Stay with me, photography as a hobby or a profession can be lots of fun. I enjoy the time I spend with other photographers or by myself out there in nature. Taking photo tours locally with them and discovering new scenes. How is it irritating you might wonder, well here’s my reason for bringing this to your attention. I’m using that word’s definition to rid the mediocre in me.
A smartphone is what I started with and then I discovered Google Plus Photos that is now a standalone, Google Photos. In the beginning, it had a prominent feature. It would show the Highlights of all your photos you took. I used that to learn to improve my photography composition where now others will comment that pictures look good and most of the time, those photos came straight from the camera, no cropping or retouching.
Then there are those photos that I feel need a bit of editing to make them pop more. Whether it’s faux HDR (Snapseed), true HDR (Capture One Pro to Aurora HDR Pro, RAW, bracketed), or the basics (adjusting Highlights and Shadows) of editing, I try to leave the final image as close to the natural state as possible. Some days, my mood will have an impact on the final result. but when I stay true to the original look, I find the image to retains the thoughts I had when I took the photo.
Here is where in the editing process, whether that’s 30 minutes to an hour long in faux/true HDR with layers or the basics, I find that there are photos that are exceptional of themselves. Then there is that point in the editing workflow where I find myself changing perspectives while looking at the photograph and asking myself whether I like it yet or not.

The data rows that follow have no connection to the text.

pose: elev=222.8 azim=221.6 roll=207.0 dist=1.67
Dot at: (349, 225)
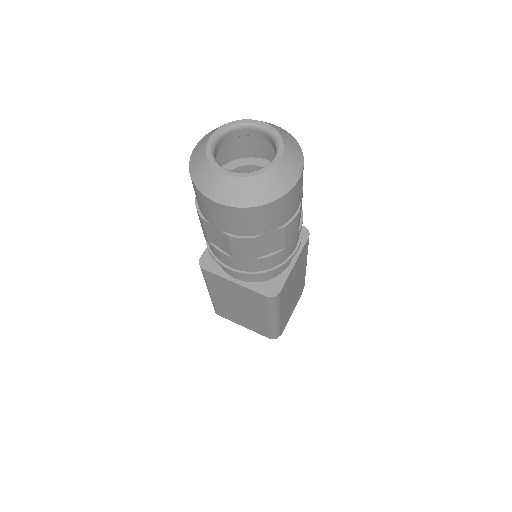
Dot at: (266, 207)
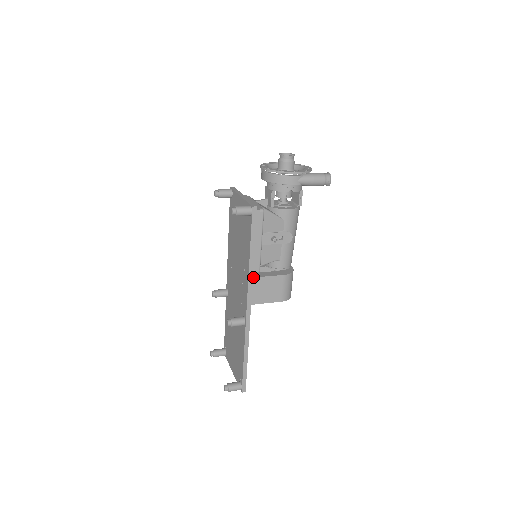
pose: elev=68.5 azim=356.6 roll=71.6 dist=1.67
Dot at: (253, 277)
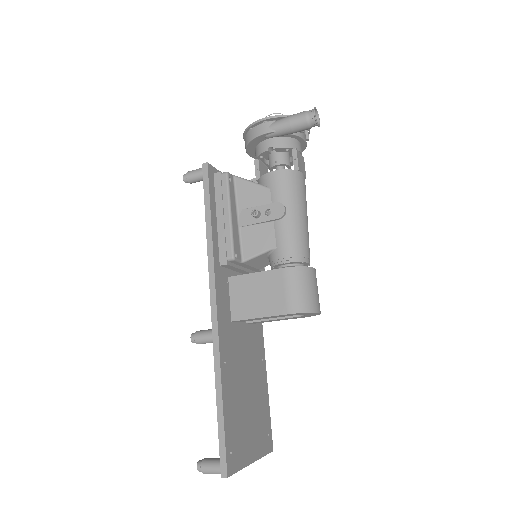
Dot at: (238, 275)
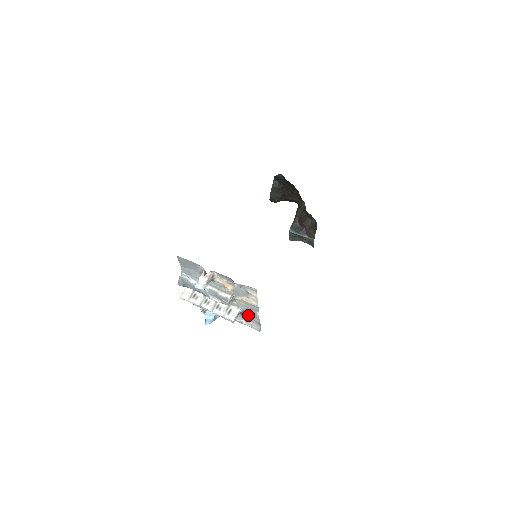
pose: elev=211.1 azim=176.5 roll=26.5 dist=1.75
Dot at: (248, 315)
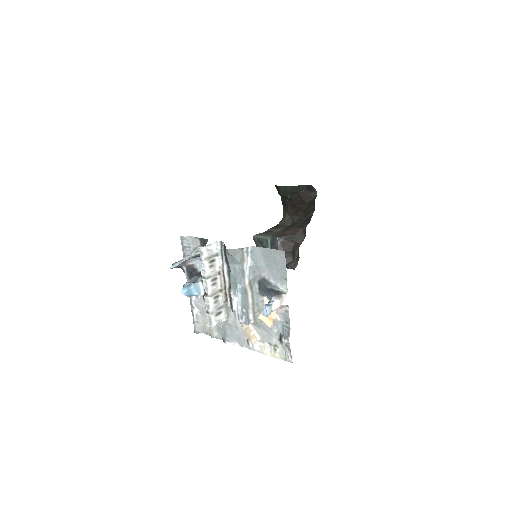
Dot at: occluded
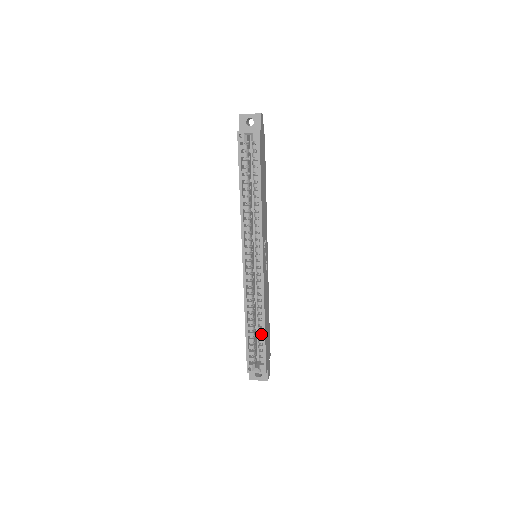
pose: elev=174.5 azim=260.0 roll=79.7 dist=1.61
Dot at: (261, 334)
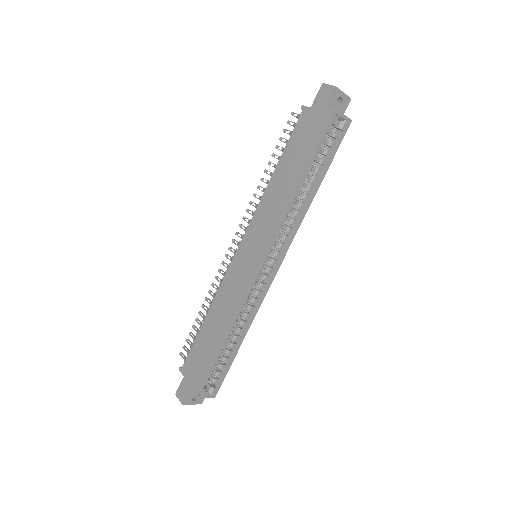
Dot at: (231, 351)
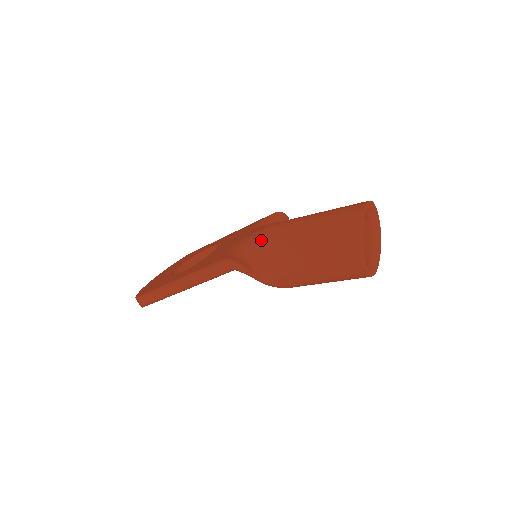
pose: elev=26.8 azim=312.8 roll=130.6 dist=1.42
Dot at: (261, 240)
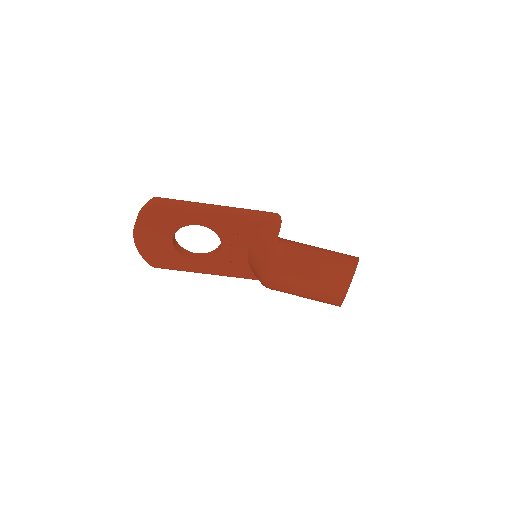
Dot at: occluded
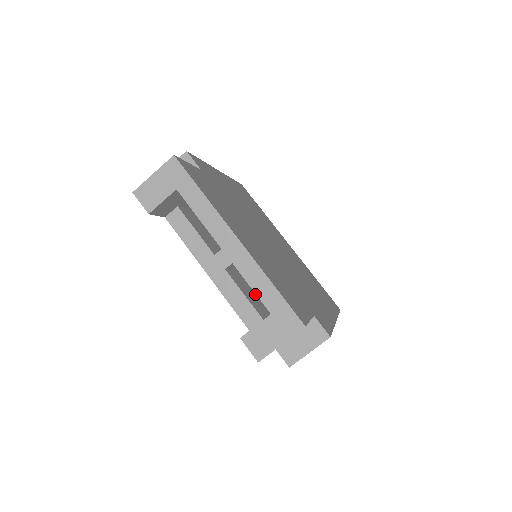
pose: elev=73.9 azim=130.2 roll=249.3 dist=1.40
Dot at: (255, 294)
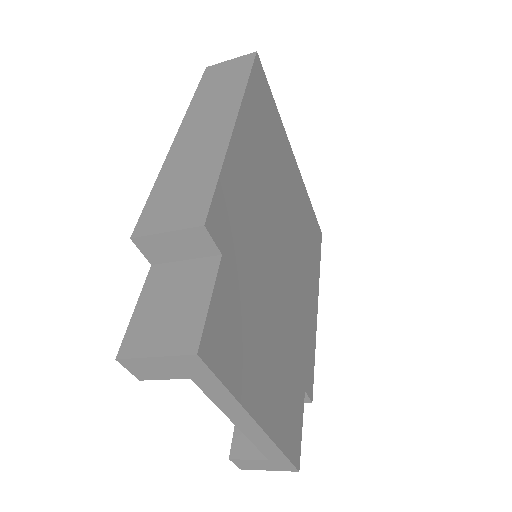
Dot at: occluded
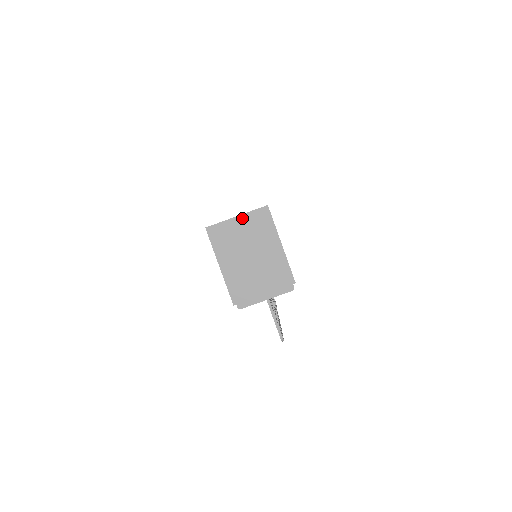
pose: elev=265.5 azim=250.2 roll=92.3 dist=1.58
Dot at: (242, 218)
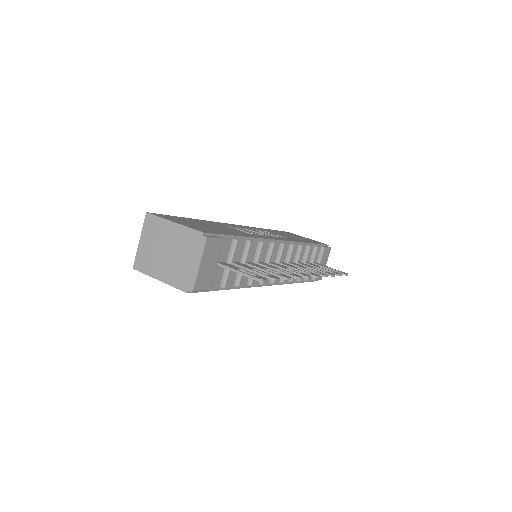
Dot at: (142, 238)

When I first started editing, I thought that way, “Do I like it?” Then I started to post photos that I disliked and there are at least five photos in the 800 some that I’ve posted most recently that I literally disregard (not exceptional) but I’ve gotten the most likes on. Others, deleted.

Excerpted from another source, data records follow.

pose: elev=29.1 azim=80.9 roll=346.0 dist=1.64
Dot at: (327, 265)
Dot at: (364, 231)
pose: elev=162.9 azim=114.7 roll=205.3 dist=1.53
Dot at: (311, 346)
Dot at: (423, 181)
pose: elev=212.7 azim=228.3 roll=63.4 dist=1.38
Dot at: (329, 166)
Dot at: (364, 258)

It’s not my goal to get likes, it’s my goal to not be mediocre. To always change, to always grow out of that conforming box. I intentionally become irritated during the editing process. There’s an irritation meter indicator that I’ve set up internally to notice when the photograph is to that point that it makes me feel like I’m on edge or not in my comfort zone with how I feel about it. It’s not over edited but the result of those edits, when I look at it push me to want to shriek internally, to experience that tag in your T-shirt, those nails on a chalkboard, those raindrops falling on your bare skin like needles, that place where you’ve arrived and there are new people in a large, noisy group and you just want to get out of there! Hopefully, I’ve alluded to that edgy experience in a way that you can relate to. It’s when that moment appears that I know it’s time to stop editing and publish the photograph.